***** Trecho
Virei as costas e saí”, conta Golegã ao TUTAMÉIA. “Só que saí e, na porta, já tinha um carro me aguardando, e eu recebi voz de prisão do oficial que já estava lá.”

“Eu nunca tinha me envolvido com nenhum caso policial. Nem multa de trânsito eu tinha. Ele me deu voz de prisão e me levou para o presídio da rua São Francisco. Como estava no início, havia poucos presos. Mas, com o passar dos dias, a coisa foi se avolumando, ficou uma quantidade de presos tão grande que eles resolveram puxar o navio Raul Soares, que estava encalhado não sei onde, trouxeram para Santos para servir de prisão para nós.”

Construído em 1900, o Raul Soares já nem podia navegar por conta própria: foi rebocado do Rio até o porto de Santos, onde chegou na manhã do dia 24 de abril de 1964. Em seguido, foi ocupado como navio-prisão, como havia acontecido em 1935, na Intentona Comunista, e na Revolta dos Sargentos, em 1963.

“Cabos e soldados do Exército, que estavam presos conosco, foram os primeiros a serem levados para o navio. Depois eles pegaram os portuários, eu e outros diretores que também já estavam presos. Então nós fomos os primeiros presos a adentrar o navio”, conta Golegã.

Além dos militares e portuários, dirigentes sindicais das mais diversas categorias, estudantes, professores, artistas –Geraldo Vandré foi um deles–, jornalistas passaram pelas masmorras do Raul Soares. No total, entre presos que ficaram mais tempo e pessoas levadas para interrogatório e averiguação, foram em torno de quinhentos, segundo estimativa da jornalista e pesquisadora Lídia Maria de Melo, autora de “Raul Soares – um navio tatuado em nós”.

“O navio era sucateado. O que se falava era que eles iam colocar nós todos no navio, levar o navio para o alto mar e afundar. Quando fui levado para lá, já imaginei o pior. Naquela época, a repressão em cima de nós era muito grande. Eu acreditei piamente que isso ia acontecer”, diz Golegã nesta entrevista realizada no dia 2 de abril de 2024.

Ele continua:

“Quando cheguei, me puseram numa cela. Eles transformaram os camarotes em cela, e o salão era a carceragem. Eu não fui nem para a carceragem. Não sei onde eles foram arrumaram a ideia de que eu era um elemento perigoso. Eu nunca militei coisíssima nenhuma, e fui considerado elemento perigoso. Eles me puseram numa cela em que eu fiquei isolado, incomunicável. Houve mais gente que ficou incomunicável, mas a maioria foi para o porão, em que ficavam todos em contato, o que aliviava.”

O tratamento era violento sempre, humilhante.
**********
***** Itens
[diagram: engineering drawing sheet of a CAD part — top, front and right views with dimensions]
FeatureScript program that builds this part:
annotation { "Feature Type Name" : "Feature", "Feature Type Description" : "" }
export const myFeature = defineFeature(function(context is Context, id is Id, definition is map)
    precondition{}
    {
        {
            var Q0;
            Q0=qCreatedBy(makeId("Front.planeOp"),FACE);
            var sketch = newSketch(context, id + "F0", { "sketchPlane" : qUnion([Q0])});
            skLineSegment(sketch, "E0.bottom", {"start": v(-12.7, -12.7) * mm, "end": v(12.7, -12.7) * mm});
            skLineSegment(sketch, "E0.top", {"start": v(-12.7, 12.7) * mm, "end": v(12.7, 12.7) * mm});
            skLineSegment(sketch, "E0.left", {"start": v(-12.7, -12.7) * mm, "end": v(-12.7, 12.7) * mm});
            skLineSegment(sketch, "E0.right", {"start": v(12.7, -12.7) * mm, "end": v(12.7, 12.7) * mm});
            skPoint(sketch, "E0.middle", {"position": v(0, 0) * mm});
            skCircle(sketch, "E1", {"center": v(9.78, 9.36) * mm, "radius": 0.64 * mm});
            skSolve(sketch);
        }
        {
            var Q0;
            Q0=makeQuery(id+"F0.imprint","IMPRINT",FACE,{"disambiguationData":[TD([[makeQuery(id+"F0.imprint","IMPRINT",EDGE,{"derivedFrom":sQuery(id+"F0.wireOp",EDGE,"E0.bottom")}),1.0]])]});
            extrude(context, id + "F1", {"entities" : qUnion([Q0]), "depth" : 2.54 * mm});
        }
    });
**********
» **Problema proposto A**
Reescreva o trecho de "Construído em 1900, o" até "Sargentos, em 1963.", inclusive, trocando "rebocado" por "puxado".
» **Problema proposto B**
Responda com base no trecho:
(i) Em que ano o Raul Soares foi construído?
(ii) Em que data foi realizada a entrevista com Golegã?
(iii) Para qual presídio Golegã foi levado logo após receber voz de prisão?
Baseie-se apenas no trecho, sem recorrer aos itens.

» **Resolução detalhada A**
Construído em 1900, o Raul Soares já nem podia navegar por conta própria: foi puxado do Rio até o porto de Santos, onde chegou na manhã do dia 24 de abril de 1964. Em seguido, foi ocupado como navio-prisão, como havia acontecido em 1935, na Intentona Comunista, e na Revolta dos Sargentos, em 1963.

» **Resolução detalhada B**
(i) Em 1900.
(ii) Em 2 de abril de 2024.
(iii) Para o presídio da rua São Francisco.